Post by: Annie Weiss.
How many times in your life, around the new year of course, have you said to yourself, “Yep! This is the year I’m going to lose those ten pounds,” or “I’m going to stop biting my nails,” or whatever it may be. Have you changed the behavior? Or are you still repeating the exact same goal that you had last year? Or five years ago… Or ten… I am going to say, probably. So why are we continuing to repeat the same goal that history has proven we will not achieve?
I find New Year’s, and the unobtainable resolutions that go with this holiday, to be right up there with other fashionable holiday trends. We get caught up in it. All of a sudden gym memberships are half off, weight loss programs are on sale (can you really sell weight loss?!), and all of a sudden we set goals to be more financially savvy and nicer to other people. But here is my question: why can’t each day be a time for change?

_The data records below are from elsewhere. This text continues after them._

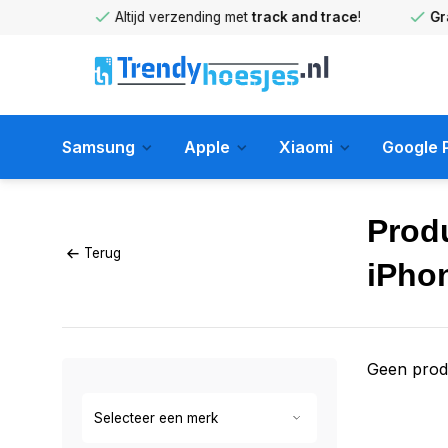
huis
!
Altijd verzending met
track and trace
!
Gratis 
Samsung
Apple
Xiaomi
Google P
Prod
Terug
iPho
Geen prod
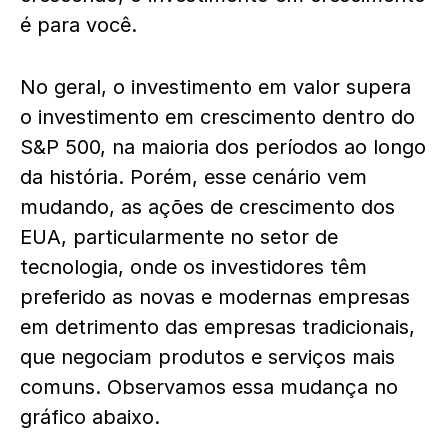
é para você.
No geral, o investimento em valor supera
o investimento em crescimento dentro do
S&P 500, na maioria dos períodos ao longo
da história. Porém, esse cenário vem
mudando, as ações de crescimento dos
EUA, particularmente no setor de
tecnologia, onde os investidores têm
preferido as novas e modernas empresas
em detrimento das empresas tradicionais,
que negociam produtos e serviços mais
comuns. O
bservamos essa mudança no
gráfico abaixo.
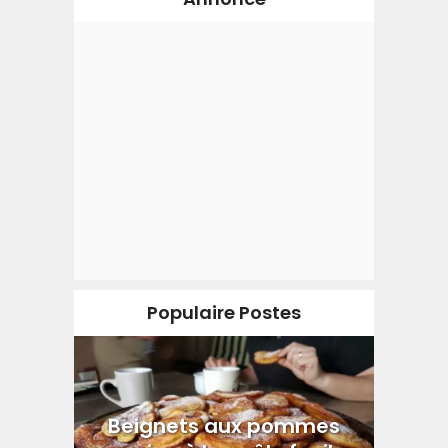
Populaire Postes
Beignets aux pommes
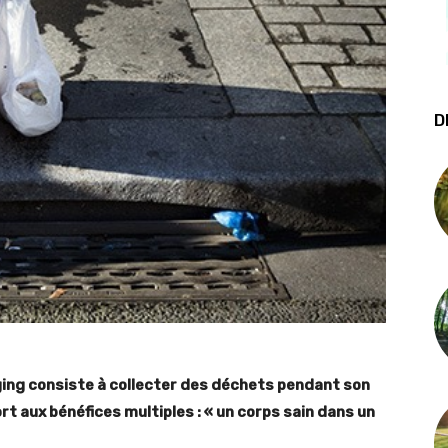
D
ging consiste à collecter des déchets pendant son
t aux bénéfices multiples : « un corps sain dans un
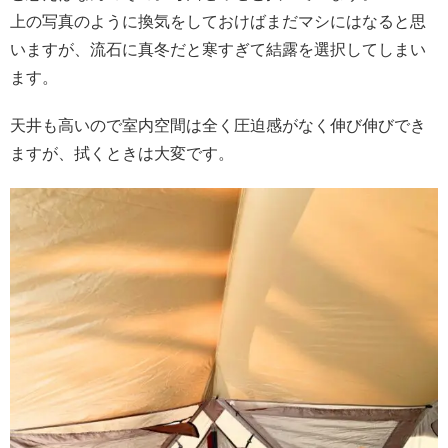
上の写真のように換気をしておけばまだマシにはなると思
いますが、流石に真冬だと寒すぎて結露を選択してしまい
ます。
天井も高いので室内空間は全く圧迫感がなく伸び伸びでき
ますが、拭くときは大変です。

This year, my New Year’s resolution is simply to stop making resolutions. It is certainly good to want to change for the better on January 1st. But what about May 12th? October 26th? June 9th? My point is that each moment is a time for positive change, not just at the beginning of the year.

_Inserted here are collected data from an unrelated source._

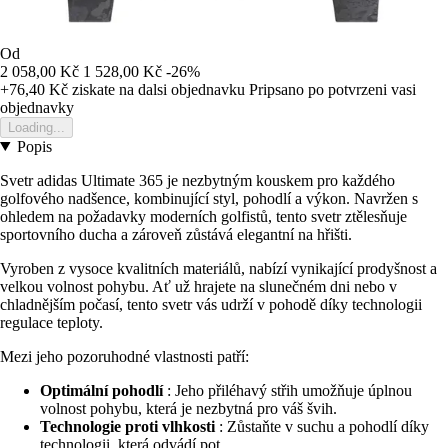
Od
2 058,00 Kč
1 528,00 Kč
-26%
+76,40 Kč
ziskate na dalsi objednavku
Pripsano po potvrzeni vasi
objednavky
Loading...
Popis
Svetr adidas Ultimate 365 je nezbytným kouskem pro každého
golfového nadšence, kombinující styl, pohodlí a výkon. Navržen s
ohledem na požadavky moderních golfistů, tento svetr ztělesňuje
sportovního ducha a zároveň zůstává elegantní na hřišti.
Vyroben z vysoce kvalitních materiálů, nabízí vynikající prodyšnost a
velkou volnost pohybu. Ať už hrajete na slunečném dni nebo v
chladnějším počasí, tento svetr vás udrží v pohodě díky technologii
regulace teploty.
Mezi jeho pozoruhodné vlastnosti patří:
Optimální pohodlí
: Jeho přiléhavý střih umožňuje úplnou
volnost pohybu, která je nezbytná pro váš švih.
Technologie proti vlhkosti
: Zůstaňte v suchu a pohodlí díky
technologii, která odvádí pot.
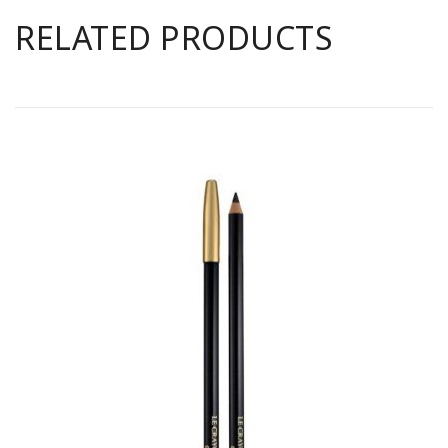
RELATED PRODUCTS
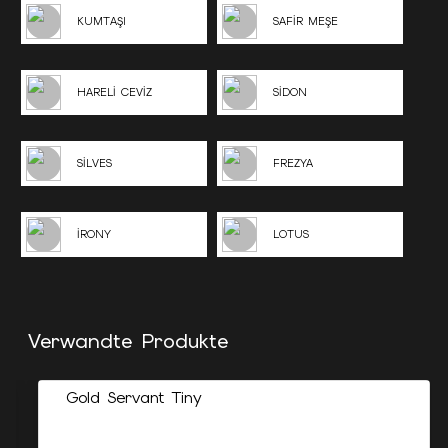
KUMTAŞI
SAFİR MEŞE
HARELİ CEVİZ
SİDON
SİLVES
FREZYA
İRONY
LOTUS
Verwandte Produkte
Gold Servant Tiny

For example, I get an influx of clients around this time, and my first question to them is, “Why didn’t you contact me before the holiday season?” Their responses are priceless! They simply conform to what the media and society have told them to do- binge eat during the holidays and reset January 1. Unfortunately, we make these resolutions to ourselves, and they are broken within weeks or even days. Making real change involves behavior change. It involves action. If you want to run 100 miles or do an Ironman, what is the action to get there? Set the goal. Take action. Sadly, with weight goals, that involves far more… and far from fad diets and gym memberships (I’ll get off my soap box now).

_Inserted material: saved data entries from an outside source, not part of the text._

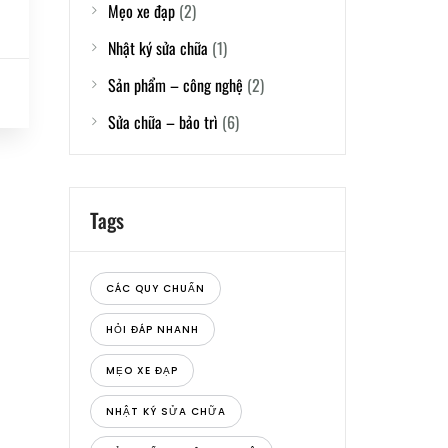
Mẹo xe đạp
(2)
Nhật ký sửa chữa
(1)
Sản phẩm – công nghệ
(2)
Sửa chữa – bảo trì
(6)
Tags
CÁC QUY CHUẨN
HỎI ĐÁP NHANH
MẸO XE ĐẠP
NHẬT KÝ SỬA CHỮA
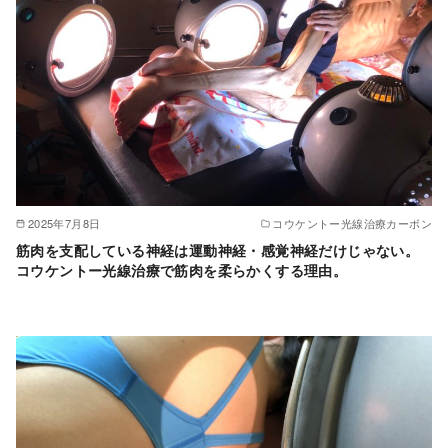
2025年7月8日
コウケントー光線治療カーボン
筋肉を支配している神経は運動神経・感覚神経だけじゃない。
コウケントー光線治療で筋肉を柔らかくする理由。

A few things to remember when setting resolutions and goals for the new year or any time of year- don’t put absolutes on things. Using words in your goal like “never” or “always” or involving actions that limit, eliminate, or stop you, are not obtainable. Remember that a goal is only a concept until you put it into action. Set a plan. Set small goals to achieve the larger one. And really, if you set many small goals, you will achieve far more. The more specific the better!
And finally, be flexible. Just because a goal is written down, or you joined a gym, or bought in to a silly weight loss program (yes, I’m biased as a dietitian!) does not mean that the goal cannot be changed. Life is about change and flexibility. Our goals need wiggle room to be modified – room to breathe and thrive – so we can ultimately achieve them. Each day is an opportunity for growth, goal setting and goal achieving.
As you enter the new year, I do hope that you see it as an avenue for growth, but I also hope that everyday of the year can be an opportunity for change, growth, and reaching goals.